I’ve done three fresh installs of Retropie on Linux Mint Mate 22 and each time the controller input is screwed up. I am using a Logitech F310 USB gamepad, which is pretty standard. Retropie on Mint 22 is flawed. Controller problems.

  1. When accessing the in-game menu by pressing the hot key (to take a screenshot, save state, etc), the joypad locks up. I have to press select for it to work again. When returning to the game, the joypad is again locked up and I cannot play the game. I must press select again to regain control.
  2. When accessing Retropie-Setup from within the RetroPie GUI, joypad input ceases to work. Not even the arrow keys can be used. The workaround for this is to run the setup.sh via terminal and the controller works. (Open the Terminal in the RetroPie-Setup folder and type sudo ./retropie_setup.sh to run it.) Just not when accessed through RetroPie itself.

For this third time, I did not copy over any config files and I did the controller setup for my joypad from scratch. I thought perhaps that there might have been a problem by just copying the entirety of the ./opt/retropie folder and all of its subfolders, but this is not the case. I did a full uninstall, then a reinstall. The problem remains.

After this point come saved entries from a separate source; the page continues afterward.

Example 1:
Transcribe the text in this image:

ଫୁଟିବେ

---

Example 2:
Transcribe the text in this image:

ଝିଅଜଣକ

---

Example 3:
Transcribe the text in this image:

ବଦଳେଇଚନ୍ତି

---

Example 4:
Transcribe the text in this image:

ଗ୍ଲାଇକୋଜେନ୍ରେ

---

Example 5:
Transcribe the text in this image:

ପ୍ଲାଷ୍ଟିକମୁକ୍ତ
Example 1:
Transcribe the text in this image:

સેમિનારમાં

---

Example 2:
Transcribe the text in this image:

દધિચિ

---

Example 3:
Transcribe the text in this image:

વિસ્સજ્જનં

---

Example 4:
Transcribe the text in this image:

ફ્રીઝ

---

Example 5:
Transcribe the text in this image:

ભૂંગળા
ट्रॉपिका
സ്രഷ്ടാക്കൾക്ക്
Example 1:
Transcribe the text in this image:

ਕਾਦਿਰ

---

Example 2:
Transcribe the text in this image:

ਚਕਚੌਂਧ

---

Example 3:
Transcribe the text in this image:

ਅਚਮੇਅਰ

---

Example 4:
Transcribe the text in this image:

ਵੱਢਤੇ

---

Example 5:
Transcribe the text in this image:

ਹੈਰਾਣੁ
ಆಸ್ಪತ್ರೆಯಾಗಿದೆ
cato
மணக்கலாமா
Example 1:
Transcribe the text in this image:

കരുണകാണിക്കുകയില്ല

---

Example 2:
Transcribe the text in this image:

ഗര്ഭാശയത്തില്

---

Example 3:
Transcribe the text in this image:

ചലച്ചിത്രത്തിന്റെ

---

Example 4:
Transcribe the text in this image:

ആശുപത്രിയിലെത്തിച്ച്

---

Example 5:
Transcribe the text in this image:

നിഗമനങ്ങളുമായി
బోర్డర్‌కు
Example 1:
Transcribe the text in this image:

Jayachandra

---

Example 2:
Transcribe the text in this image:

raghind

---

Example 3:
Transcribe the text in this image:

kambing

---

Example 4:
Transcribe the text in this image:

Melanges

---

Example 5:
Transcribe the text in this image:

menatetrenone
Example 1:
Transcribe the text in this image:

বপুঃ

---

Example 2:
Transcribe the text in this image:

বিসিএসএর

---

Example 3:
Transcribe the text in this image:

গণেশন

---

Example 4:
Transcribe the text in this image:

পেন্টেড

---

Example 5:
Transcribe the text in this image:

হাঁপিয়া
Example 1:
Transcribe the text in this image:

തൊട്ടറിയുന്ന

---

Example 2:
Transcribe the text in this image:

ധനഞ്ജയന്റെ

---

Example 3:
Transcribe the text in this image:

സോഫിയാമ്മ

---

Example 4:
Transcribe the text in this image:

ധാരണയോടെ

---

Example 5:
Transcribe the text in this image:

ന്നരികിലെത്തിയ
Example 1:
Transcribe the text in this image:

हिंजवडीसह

I am wondering if it is a problem with Mint 22 itself. I had zero problems installing and using RetroPie on Mint 19 and 20. However, with Mint 22 I’ve noticed that at least with Space Invaders Extreme on Steam, the game does not recognize my controller at all, regardless of which version of the Linux Proton compatibility tool I am using.

I’ve been advocating people switching to Linux for years now, but this latest version is making me hesitant. My experiences with installing Mint 19 Tricia and Mint 20 Ulyssa were smooth, but Mint 22 Wilma has given me some headaches. Posting my problems online, I was told by others who are disappointed with 22 Wilma’s USB capabilities. One guy said he has some external hard drives that 22 won’t recognize. Another said that his Logitech wireless keyboard and mouse combo is wonky, and replacing this with a generic wireless set did not solve the problem. I do hope that these issues will be addressed soon. I would not have known what to do with my Nvidia driver without the help of the Mint forum. I was told that my GPU is old, but it’s from 2017 so it can’t be that old.

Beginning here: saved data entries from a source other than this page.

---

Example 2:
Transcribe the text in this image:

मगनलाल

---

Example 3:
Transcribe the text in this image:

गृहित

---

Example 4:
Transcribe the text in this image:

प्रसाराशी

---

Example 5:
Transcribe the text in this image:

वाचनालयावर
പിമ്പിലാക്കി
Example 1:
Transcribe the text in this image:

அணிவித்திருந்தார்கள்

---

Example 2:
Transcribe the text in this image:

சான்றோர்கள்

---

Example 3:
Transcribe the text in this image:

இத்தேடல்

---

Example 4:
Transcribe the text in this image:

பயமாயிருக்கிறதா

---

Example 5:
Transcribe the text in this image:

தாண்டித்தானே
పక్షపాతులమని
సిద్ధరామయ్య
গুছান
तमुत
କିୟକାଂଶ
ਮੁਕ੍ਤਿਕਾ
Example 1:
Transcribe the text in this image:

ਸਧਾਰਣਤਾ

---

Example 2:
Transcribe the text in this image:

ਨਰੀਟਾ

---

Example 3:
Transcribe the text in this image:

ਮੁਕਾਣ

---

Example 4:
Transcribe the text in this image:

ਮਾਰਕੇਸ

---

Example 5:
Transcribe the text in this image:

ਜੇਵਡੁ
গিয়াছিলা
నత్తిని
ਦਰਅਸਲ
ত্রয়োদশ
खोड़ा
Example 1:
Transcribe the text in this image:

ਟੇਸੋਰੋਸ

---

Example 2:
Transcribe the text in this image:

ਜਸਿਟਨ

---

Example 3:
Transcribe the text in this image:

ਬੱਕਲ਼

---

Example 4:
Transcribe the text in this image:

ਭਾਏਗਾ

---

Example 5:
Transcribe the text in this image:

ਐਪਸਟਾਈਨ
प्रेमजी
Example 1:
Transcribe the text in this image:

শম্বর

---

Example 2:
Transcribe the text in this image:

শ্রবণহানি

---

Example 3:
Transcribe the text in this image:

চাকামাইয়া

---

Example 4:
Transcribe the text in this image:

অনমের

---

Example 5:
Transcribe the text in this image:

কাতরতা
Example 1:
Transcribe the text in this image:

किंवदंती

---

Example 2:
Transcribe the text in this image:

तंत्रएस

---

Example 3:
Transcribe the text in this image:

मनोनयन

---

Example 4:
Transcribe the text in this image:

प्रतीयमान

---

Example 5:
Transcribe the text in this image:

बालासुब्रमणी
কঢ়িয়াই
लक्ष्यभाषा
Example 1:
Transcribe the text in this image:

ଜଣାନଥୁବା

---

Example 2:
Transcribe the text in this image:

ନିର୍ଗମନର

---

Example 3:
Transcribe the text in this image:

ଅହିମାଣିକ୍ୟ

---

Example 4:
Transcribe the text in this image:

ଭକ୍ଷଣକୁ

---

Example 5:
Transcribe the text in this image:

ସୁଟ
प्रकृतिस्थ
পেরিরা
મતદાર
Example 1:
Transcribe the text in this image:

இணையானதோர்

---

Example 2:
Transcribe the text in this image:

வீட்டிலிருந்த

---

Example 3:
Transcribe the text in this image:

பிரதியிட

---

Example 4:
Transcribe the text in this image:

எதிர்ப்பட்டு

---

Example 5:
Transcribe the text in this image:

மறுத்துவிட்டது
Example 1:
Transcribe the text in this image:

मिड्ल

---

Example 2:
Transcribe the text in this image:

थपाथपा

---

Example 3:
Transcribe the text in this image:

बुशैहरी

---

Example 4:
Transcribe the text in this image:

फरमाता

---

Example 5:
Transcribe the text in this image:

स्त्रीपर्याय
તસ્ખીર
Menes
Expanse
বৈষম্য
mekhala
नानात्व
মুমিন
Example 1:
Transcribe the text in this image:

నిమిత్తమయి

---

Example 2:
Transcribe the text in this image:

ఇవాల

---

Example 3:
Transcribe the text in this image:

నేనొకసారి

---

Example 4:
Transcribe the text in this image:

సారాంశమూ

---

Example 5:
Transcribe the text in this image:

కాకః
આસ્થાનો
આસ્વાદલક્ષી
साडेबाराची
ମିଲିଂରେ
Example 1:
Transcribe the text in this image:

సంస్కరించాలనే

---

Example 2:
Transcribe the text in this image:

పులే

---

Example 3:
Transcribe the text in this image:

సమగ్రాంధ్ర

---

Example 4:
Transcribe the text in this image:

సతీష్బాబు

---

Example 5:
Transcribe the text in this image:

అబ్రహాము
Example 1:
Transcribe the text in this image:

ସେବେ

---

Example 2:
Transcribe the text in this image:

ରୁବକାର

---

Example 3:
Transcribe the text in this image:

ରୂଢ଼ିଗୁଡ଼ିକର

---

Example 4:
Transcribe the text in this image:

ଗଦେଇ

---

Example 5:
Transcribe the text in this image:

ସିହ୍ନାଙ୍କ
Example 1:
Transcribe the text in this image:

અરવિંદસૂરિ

For now, Steam is fine, more or less. Retropie is fine until I have to bring up the menu. Having to press the select button though, it makes me hesitant to plug in my Saturn controllers, since they do not have a select button.

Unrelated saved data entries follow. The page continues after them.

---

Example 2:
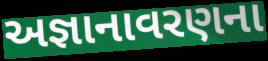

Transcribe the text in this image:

અજ્ઞાનાવરણના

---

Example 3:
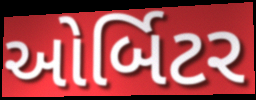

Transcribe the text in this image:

ઓર્બિટર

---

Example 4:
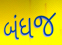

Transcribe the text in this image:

બંધજ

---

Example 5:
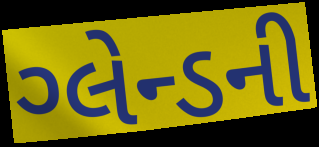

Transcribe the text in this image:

ગ્લેન્ડની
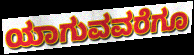
ಯಾಗುವವರೆಗೂ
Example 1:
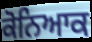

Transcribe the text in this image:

ਕੋਨਿਆਕ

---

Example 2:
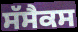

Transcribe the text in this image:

ਸੱਸੈਕਸ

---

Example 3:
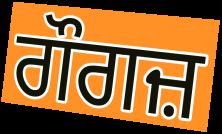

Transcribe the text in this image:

ਗੌਗਜ਼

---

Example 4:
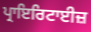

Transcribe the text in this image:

ਪ੍ਰਾਇਰਿਟਾਈਜ਼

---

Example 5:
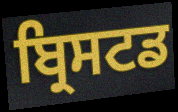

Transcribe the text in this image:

ਬ੍ਰਿਸਟਡ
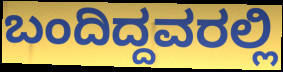
ಬಂದಿದ್ದವರಲ್ಲಿ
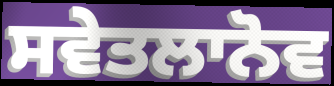
ਸਵੇਤਲਾਨੋਵ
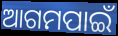
ଆଗମପାଇଁ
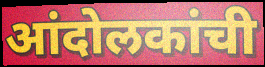
आंदोलकांची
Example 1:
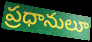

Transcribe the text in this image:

ప్రధానులూ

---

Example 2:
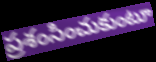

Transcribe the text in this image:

ప్రశంసించుకుంటూ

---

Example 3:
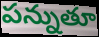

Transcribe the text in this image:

పన్నుతూ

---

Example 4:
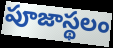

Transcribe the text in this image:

పూజాస్థలం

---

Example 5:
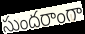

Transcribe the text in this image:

సుందరాంగా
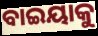
ବାଇୟାକୁ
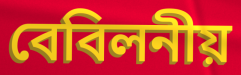
বেবিলনীয়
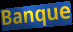
Banque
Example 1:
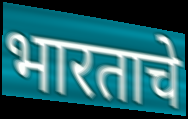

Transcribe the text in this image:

भारताचे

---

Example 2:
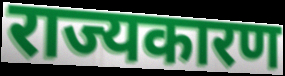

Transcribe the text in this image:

राज्यकारण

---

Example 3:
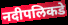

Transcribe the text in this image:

नदीपलिकडे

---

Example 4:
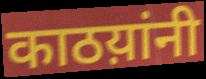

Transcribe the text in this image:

काठय़ांनी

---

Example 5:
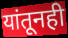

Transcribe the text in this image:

यांतूनही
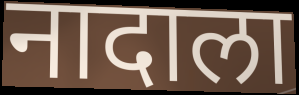
नादाला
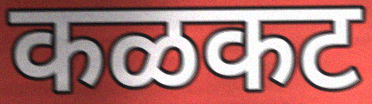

EDIT 10/27: I ran an update over the weekend and the first issue with RetroPie freezing after calling up the menu is now fixed.

I tried a CRT shader for the first time in Retropie which adds scanlines. It makes Blazing Star on Final Burn Alpha look nice.

You may need to click each image to see the images in a larger scale to truly see the effect, since WordPress tends to shrink images to fit.

For scanlines/shaders, you’ve gotta go into RetroPie Setup. From there, Configuration/Tools -> Config Edit -> Config Basic libretro emulator options. Now here you can choose to apply the shader to ALL of the emulators (option 0) or do it for individual emulators. I’m using Final Burn Alpha, so I went to Configure additional options for fba. Option 3 is Video shader enable (3). Click that and enable “True.” Next is Video shader file (4). I chose crt/crt-hyllian.glslp . You can choose it with the glow (crt/crt-hyllian-glow.glslp) to add that aged CRT look. I think there are others that will mimic a curved monitor’s surface. Tinker around and see what you like.